The conflicting repository references can be obtained by running and inspecting the output:

$ grep "nvidia.github.io" /etc/apt/sources.list.d/*

The list of files with (possibly) conflicting references can be optained by running:

$ grep -l "nvidia.github.io" /etc/apt/sources.list.d/* | grep -vE "/nvidia-container-toolkit.list\$"

Deleting the listed files should resolve the original error.

Permission denied error when running the nvidia-docker wrapper under SELinux

When running the nvidia-docker wrapper (provided by the nvidia-docker2 package) on SELinux environments one may see the following error

$ sudo nvidia-docker run --gpus=all --rm nvcr.io/nvidia/cuda:11.6.2-base-ubuntu20.04 nvidia-smi
/bin/nvidia-docker: line 34: /bin/docker: Permission denied
/bin/nvidia-docker: line 34: /bin/docker: Success

With SELinux reporting the following error:

SELinux is preventing /usr/bin/bash from entrypoint access on the file /usr/bin/docker. For complete SELinux messages run: sealert -l 43932883-bf2e-4e4e-800a-80584c62c218
SELinux is preventing /usr/bin/bash from entrypoint access on the file /usr/bin/docker.

*****  Plugin catchall (100. confidence) suggests   **************************

If you believe that bash should be allowed entrypoint access on the docker file by default.
Then you should report this as a bug.
You can generate a local policy module to allow this access.
Do
allow this access for now by executing:
# ausearch -c 'nvidia-docker' --raw | audit2allow -M my-nvidiadocker
# semodule -X 300 -i my-nvidiadocker.pp

This occurs because nvidia-docker forwards the command line arguments with minor modifications to the docker executable.

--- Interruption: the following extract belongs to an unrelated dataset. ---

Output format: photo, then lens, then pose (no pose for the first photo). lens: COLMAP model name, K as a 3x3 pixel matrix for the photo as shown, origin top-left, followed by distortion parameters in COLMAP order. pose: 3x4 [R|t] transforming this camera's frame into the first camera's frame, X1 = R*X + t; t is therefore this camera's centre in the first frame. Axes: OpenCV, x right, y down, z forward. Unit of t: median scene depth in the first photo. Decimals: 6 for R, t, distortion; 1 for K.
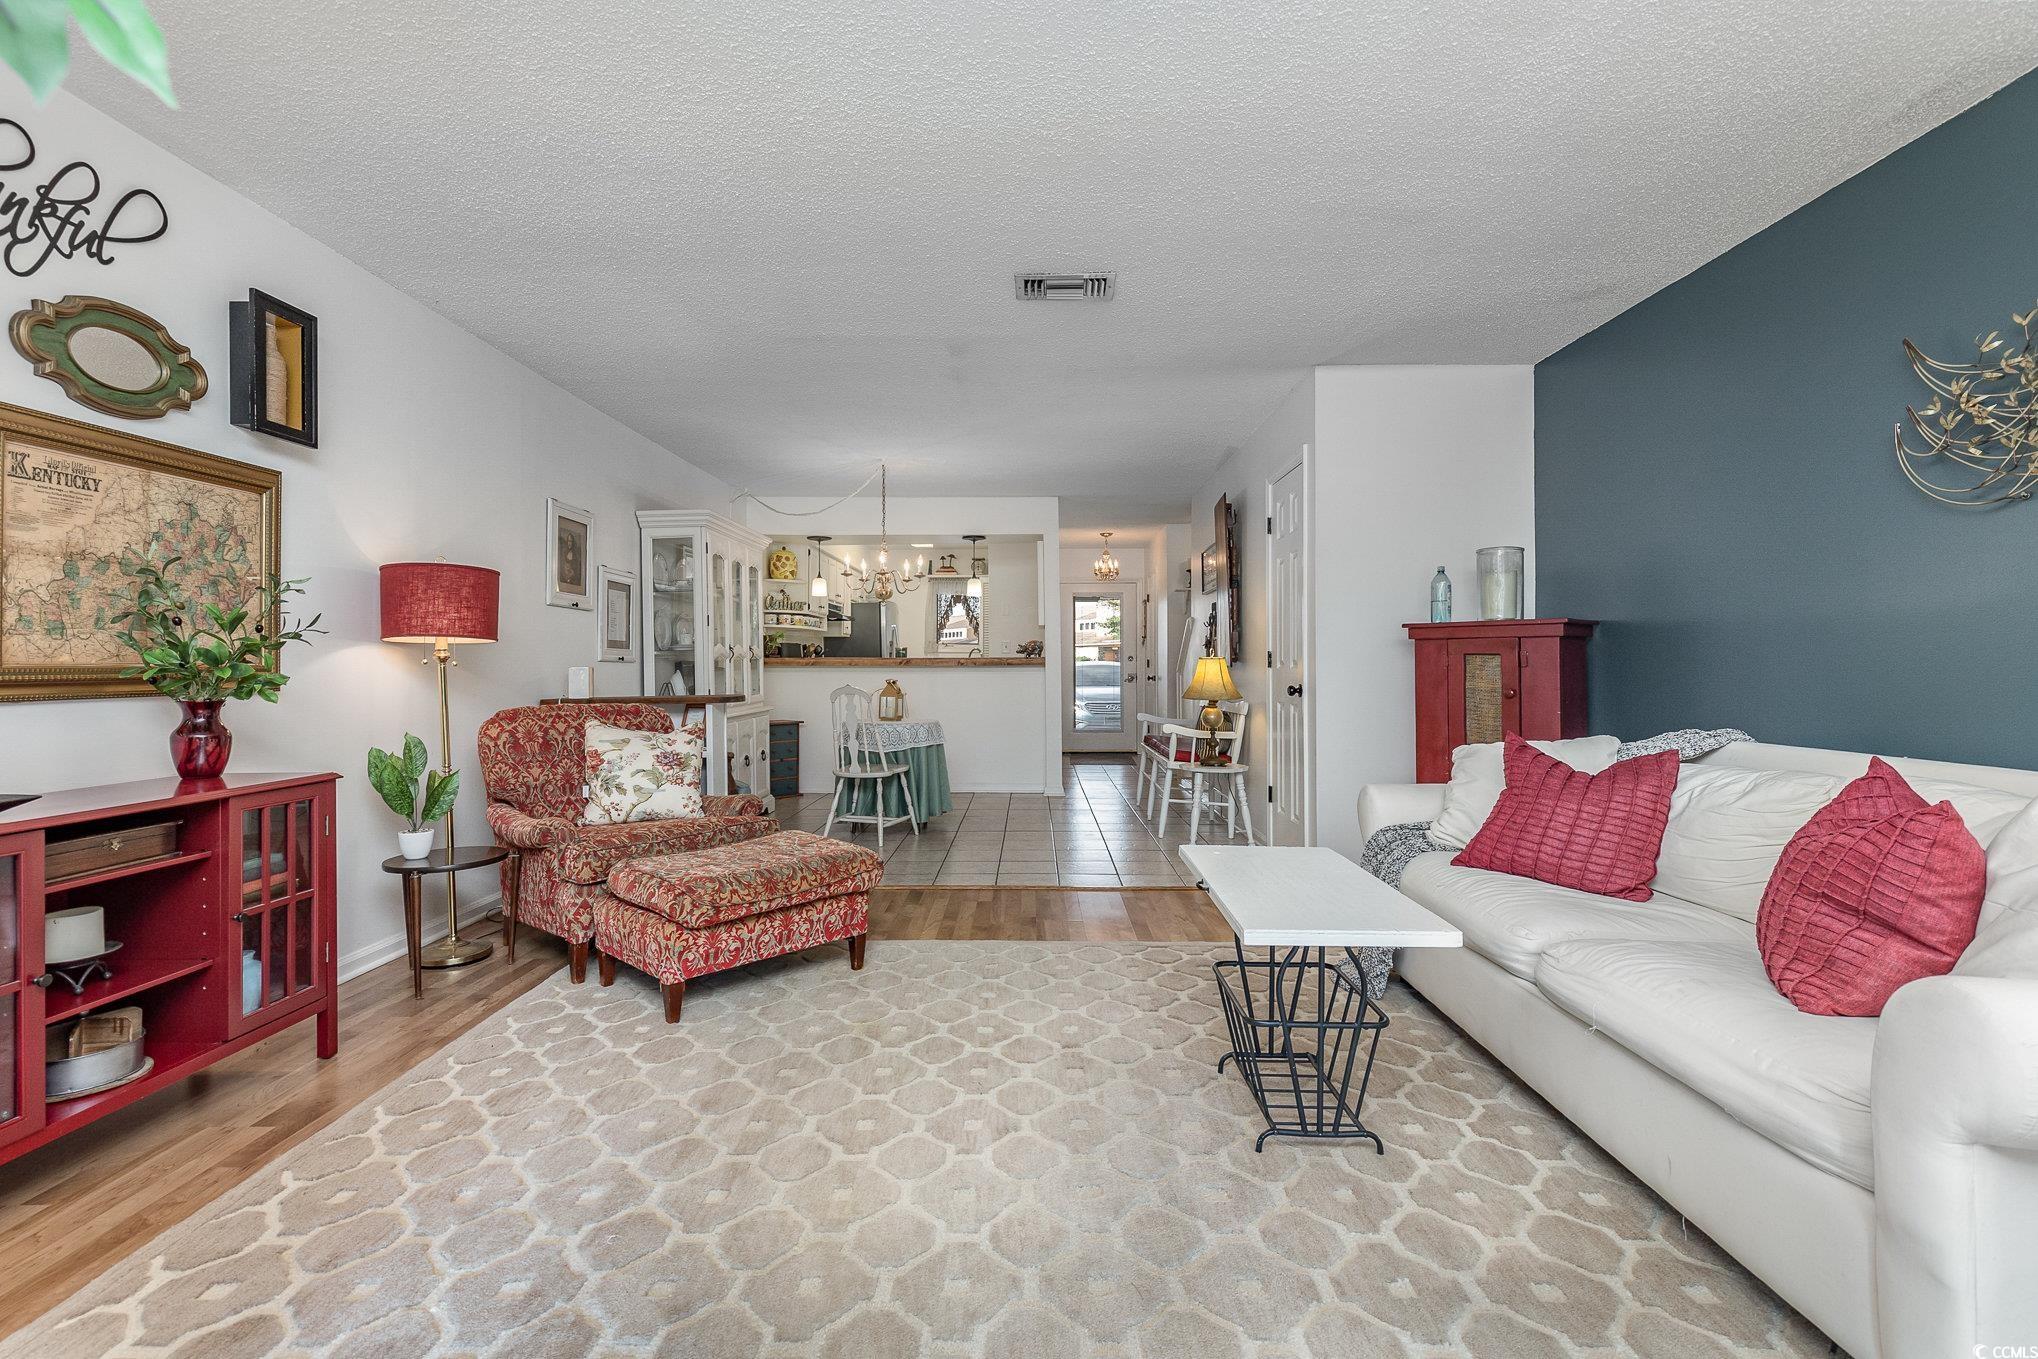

To address this it is recommeded that the docker command be used directly specifying the nvidia runtime:

$ sudo docker run --gpus=all --runtime=nvidia --rm nvcr.io/nvidia/cuda:11.6.2-base-ubuntu20.04 nvidia-smi

Alternatively a local SELinux policy can be generated as suggested:

$ ausearch -c 'nvidia-docker' --raw | audit2allow -M my-nvidiadocker
$ semodule -X 300 -i my-nvidiadocker.pp

NVML: Insufficient Permissions and SELinux

Depending on how your Red Hat Enterprise Linux system is configured with SELinux, you might have to specify --security-opt=label=disable on the Docker or Podman command line to share parts of the host OS that can not be relabeled. Without this option, you might observe this error when running GPU containers: Failed to initialize NVML: Insufficient Permissions. However, using this option disables SELinux separation in the container and the container is executed in an unconfined type. Review the SELinux policies on your system.